Quella sera, tra bicchieri di vino e conversazioni fluttuanti, è arrivato lui. Matteo.
Alto, ben proporzionato, uno di quegli uomini che entrano in una stanza e sembrano disegnare nuove geometrie solo con la loro presenza.
La sua voce è profonda, rilassante, e le cose che diceva—sempre a metà tra il brillante e l’assurdo—mi divertivano sinceramente. Ci siamo messi a parlare di filosofia, di fumetti, di sogni ricorrenti. Faceva delle citazioni raffinate aveva un’ironia leggera, e rideva con gli occhi, cosa rara.
Eppure.
C’era qualcosa.
E quel qualcosa era la sua faccia.
Non è brutto, anzi. Ha lineamenti ben definiti, occhi scuri, una bocca precisa.
Ma… c’è quella strana somiglianza.
Ogni volta che lo guardo, mi viene in mente quell’attore, quello dei film horror anni Settanta e Ottanta. Quello che faceva il vampiro con lo sguardo glaciale, il sacerdote posseduto, il medico che uccideva i pazienti con la forza del pensiero. Un viso inquietante, divenuto simbolo stesso del male al cinema.
Matteo ha quel volto, ma alleggerito dalla vita reale.
E così, mentre lui mi sorrideva e mi offriva un altro bicchiere, io ridevo un po’ meno, cercando di ricordare che era solo una somiglianza, una coincidenza.
Alla terza risata condivisa, ho deciso di dirglielo.
«Posso farti una domanda un po’… assurda?» gli ho detto, guardandolo negli occhi.
«Sparala. Se è assurda, è perfetta per me.»
«Ti hanno mai detto che assomigli a… come si chiama, quell’attore… quello dei film dell’orrore, quello che ti guardava e tu sapevi che stavi per morire?»
Lui ha alzato un sopracciglio. «Spero non sia un tentativo elegante per dirmi che ti metto a disagio.»

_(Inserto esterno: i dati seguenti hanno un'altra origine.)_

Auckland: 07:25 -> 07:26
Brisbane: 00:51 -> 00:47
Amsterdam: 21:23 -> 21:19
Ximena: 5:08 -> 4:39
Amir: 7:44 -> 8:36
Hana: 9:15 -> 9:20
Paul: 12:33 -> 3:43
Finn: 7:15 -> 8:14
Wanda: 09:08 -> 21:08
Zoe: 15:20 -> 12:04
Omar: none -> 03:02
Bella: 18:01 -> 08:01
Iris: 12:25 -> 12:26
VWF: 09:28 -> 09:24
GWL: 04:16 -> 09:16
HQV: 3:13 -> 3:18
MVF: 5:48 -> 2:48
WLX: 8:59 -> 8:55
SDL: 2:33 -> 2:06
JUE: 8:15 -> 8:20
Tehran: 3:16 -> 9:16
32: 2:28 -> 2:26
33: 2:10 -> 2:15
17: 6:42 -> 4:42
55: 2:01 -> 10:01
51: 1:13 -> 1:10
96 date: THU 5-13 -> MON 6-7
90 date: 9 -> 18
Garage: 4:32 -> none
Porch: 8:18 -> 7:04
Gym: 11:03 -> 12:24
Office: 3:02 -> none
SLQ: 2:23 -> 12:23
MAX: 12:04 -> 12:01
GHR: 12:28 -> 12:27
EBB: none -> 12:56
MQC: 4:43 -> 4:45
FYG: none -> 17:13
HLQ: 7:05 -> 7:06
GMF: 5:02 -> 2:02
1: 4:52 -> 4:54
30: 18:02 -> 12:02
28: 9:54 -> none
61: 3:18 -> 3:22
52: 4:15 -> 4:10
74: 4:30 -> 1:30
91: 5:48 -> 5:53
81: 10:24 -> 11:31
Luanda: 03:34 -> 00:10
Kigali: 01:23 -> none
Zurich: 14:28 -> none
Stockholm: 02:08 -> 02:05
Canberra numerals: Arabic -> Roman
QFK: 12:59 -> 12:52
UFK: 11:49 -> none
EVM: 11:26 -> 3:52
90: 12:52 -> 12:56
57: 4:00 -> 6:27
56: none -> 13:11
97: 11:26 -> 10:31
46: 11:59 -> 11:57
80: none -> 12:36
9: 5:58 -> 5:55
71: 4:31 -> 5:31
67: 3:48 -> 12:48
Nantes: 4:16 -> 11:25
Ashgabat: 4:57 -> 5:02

«No, cioè… sì. Ma anche no. È strano. Sei brillante, divertente, intelligente… ma poi ti guardo e mi viene in mente lui. E non riesco a non aspettarmi che tu, da un momento all’altro, possa tirare fuori un pugnale o sparire in una nuvola di fumo.»
Ha riso, di gusto. «Ti dirò un segreto. Una volta, a Carnevale, mi sono vestito da Dracula. La gente non mi parlava. Ero perfetto.»
«Non ne dubito.»
«E quindi?» ha chiesto, inclinando la testa con quel mezzo sorriso. «Mi frequenteresti con la luce accesa o solo in penombra, sperando che non faccia certe espressioni?»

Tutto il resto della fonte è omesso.